**WHAT IS REQUIRED**: Copy the data below, swapping every instance of "chart" for "graph" and leaving everything else unchanged.

**SUPPLIED DATA**:

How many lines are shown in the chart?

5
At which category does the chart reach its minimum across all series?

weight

**SOLUTION TO THIS EXERCISE**:
How many lines are shown in the graph?

5
At which category does the graph reach its minimum across all series?

weight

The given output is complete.